◆ CONSIGNE 1:
Répondez, s'il vous plaît, à ces questions sur l'extrait consacré au langage et à la propagande :
(a) En quelle année a paru l'Homme unidimensionnel de Herbert Marcuse ?
(b) Quel est le titre de l'ouvrage d'Éric Hazan qui est cité ?
(c) Quelle particularité des États-Unis l'extraterrestre constatera-t-il ?
◆ CONSIGNE 2: Reprenez sous forme de liste numérotée les lignes du listing, depuis son début jusqu'à la ligne contenant « Disciplinary: Disciplinary -> Institutions » incluse, sans les lignes vides.

◆ EXTRAIT DU DOCUMENT:

============

À cet égard, Herbert Marcuse, sociologue américain, dans l’Homme unidimensionnel (1964), affirme que le langage des magazines empêche les citoyens de réfléchir en leur imposant une culture affirmative. Éric Hazan, également, dans LQR, la propagande au quotidien (2006), défend l’idée que la propagande du capitalisme néo-libéral réside dans la démocratisation du langage des dominants : une altération du sens des mots, une imposition des discours utilisés pour s’assurer de la fabrication du consentement des dominés.
Une seconde raison qui explique pourquoi l’expression “guerre contre le terrorisme” est inopérante tient à ce qu’elle postule qu’un État se disant « en guerre contre le terrorisme » ne peut, de facto, être accusé de commettre de tels actes. Pourtant, les États-Unis, mettant en œuvre une politique étrangère interventionniste et impérialiste, sont tout aussi terroristes (voire plus) qu’un groupe de kamikazes fanatiques. L’extraterrestre constatera ainsi que les États-Unis possèdent la particularité – totalement ignorée par les grands médias – de piétiner constamment le droit international et la souveraineté des nations. Ils ne se soumettent à aucune autorité, à aucune instance internationale, à aucune réclamation de preuves ou de documents conventionnels.

============

◆ ENTRÉES DE DONNÉES:

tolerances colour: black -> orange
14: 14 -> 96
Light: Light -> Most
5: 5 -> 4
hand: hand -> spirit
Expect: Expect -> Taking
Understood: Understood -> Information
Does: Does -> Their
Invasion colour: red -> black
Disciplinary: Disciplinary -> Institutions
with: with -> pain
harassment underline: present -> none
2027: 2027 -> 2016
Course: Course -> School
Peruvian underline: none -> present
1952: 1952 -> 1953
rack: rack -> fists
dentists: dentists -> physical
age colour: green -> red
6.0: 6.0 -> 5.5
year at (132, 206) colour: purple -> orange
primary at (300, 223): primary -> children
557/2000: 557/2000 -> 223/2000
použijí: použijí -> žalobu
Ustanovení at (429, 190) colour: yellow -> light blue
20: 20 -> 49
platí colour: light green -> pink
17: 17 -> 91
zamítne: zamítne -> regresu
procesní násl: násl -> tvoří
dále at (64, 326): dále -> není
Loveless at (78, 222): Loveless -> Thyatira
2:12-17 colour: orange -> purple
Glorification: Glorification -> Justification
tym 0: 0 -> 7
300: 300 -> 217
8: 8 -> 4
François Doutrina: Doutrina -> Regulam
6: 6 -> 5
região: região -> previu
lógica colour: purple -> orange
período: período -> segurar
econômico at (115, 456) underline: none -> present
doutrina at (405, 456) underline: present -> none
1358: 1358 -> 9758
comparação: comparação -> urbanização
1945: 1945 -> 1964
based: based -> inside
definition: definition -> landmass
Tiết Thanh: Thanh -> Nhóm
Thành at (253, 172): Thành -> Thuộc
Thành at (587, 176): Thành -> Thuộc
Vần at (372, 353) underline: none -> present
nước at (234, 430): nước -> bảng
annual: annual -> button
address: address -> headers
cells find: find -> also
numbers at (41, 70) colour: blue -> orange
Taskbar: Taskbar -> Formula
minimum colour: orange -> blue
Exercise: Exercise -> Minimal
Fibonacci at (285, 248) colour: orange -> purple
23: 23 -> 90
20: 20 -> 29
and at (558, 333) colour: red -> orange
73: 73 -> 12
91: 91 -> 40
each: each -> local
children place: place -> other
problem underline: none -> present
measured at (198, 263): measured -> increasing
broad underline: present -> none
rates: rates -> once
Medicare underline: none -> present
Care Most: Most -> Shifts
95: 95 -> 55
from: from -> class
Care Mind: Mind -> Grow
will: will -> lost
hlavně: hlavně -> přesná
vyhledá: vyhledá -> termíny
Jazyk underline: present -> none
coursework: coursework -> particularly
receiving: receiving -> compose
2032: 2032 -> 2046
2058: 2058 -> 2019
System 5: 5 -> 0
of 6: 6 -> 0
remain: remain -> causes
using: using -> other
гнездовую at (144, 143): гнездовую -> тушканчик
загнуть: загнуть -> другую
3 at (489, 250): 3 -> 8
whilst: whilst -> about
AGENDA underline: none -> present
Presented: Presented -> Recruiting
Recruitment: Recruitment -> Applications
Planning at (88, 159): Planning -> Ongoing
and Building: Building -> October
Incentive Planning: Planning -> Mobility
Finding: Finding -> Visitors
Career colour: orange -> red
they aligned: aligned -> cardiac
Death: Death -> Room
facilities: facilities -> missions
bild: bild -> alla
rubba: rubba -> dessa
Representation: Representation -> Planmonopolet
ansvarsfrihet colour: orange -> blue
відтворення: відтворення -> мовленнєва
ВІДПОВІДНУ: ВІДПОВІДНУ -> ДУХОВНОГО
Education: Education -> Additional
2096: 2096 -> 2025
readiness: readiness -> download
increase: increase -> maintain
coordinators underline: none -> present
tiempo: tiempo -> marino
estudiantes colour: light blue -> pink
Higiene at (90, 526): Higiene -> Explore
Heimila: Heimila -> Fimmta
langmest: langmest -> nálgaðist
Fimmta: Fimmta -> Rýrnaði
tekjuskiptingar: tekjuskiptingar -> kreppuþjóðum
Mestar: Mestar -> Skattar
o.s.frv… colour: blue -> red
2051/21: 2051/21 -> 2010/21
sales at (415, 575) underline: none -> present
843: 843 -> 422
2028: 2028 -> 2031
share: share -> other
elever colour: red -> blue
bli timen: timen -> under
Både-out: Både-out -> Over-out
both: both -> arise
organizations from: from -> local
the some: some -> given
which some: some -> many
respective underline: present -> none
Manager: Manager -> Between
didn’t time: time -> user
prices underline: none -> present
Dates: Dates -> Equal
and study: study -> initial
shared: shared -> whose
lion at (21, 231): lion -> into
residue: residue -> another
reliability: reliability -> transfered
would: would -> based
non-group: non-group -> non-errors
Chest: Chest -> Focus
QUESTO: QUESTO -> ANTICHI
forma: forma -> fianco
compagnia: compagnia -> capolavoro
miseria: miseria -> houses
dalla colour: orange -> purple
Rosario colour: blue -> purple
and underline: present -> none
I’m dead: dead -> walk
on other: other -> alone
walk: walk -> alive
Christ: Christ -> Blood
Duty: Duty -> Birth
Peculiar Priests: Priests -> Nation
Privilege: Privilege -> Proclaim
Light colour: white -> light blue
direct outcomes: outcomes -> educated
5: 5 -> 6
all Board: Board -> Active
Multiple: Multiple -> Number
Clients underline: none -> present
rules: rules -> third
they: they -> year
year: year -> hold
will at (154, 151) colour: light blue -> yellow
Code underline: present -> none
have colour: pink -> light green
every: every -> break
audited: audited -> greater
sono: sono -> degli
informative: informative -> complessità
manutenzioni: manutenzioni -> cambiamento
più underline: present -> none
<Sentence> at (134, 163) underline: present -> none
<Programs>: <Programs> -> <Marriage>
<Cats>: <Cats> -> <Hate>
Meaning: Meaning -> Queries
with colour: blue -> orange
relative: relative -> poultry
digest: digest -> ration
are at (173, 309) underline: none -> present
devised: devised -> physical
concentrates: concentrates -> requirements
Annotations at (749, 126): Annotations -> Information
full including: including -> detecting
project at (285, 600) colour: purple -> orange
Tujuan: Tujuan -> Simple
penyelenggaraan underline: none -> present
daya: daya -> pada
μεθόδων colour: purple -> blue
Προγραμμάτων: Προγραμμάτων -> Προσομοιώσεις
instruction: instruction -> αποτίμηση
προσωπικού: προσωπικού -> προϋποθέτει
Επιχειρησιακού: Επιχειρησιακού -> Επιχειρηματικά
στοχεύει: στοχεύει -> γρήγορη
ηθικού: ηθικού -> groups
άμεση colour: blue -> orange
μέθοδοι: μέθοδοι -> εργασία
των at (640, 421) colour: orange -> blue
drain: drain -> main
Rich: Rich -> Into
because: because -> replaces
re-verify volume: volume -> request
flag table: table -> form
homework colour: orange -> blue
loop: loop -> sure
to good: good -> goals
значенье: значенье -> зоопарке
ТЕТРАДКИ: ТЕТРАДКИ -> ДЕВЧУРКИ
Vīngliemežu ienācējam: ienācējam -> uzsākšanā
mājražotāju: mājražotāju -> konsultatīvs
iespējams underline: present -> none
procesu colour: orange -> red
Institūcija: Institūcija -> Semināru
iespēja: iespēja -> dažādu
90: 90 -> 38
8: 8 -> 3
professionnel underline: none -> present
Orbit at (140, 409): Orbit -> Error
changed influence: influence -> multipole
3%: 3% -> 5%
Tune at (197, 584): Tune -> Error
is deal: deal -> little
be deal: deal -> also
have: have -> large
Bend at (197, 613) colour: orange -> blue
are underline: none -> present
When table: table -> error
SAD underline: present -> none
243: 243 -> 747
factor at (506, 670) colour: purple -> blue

============

◆ CORRIGÉ DÉTAILLÉ 1:
(a) En 1964.
(b) LQR, la propagande au quotidien (2006).
(c) Ils piétinent constamment le droit international et la souveraineté des nations.

◆ CORRIGÉ DÉTAILLÉ 2:
1. tolerances colour: black -> orange
2. 14: 14 -> 96
3. Light: Light -> Most
4. 5: 5 -> 4
5. hand: hand -> spirit
6. Expect: Expect -> Taking
7. Understood: Understood -> Information
8. Does: Does -> Their
9. Invasion colour: red -> black
10. Disciplinary: Disciplinary -> Institutions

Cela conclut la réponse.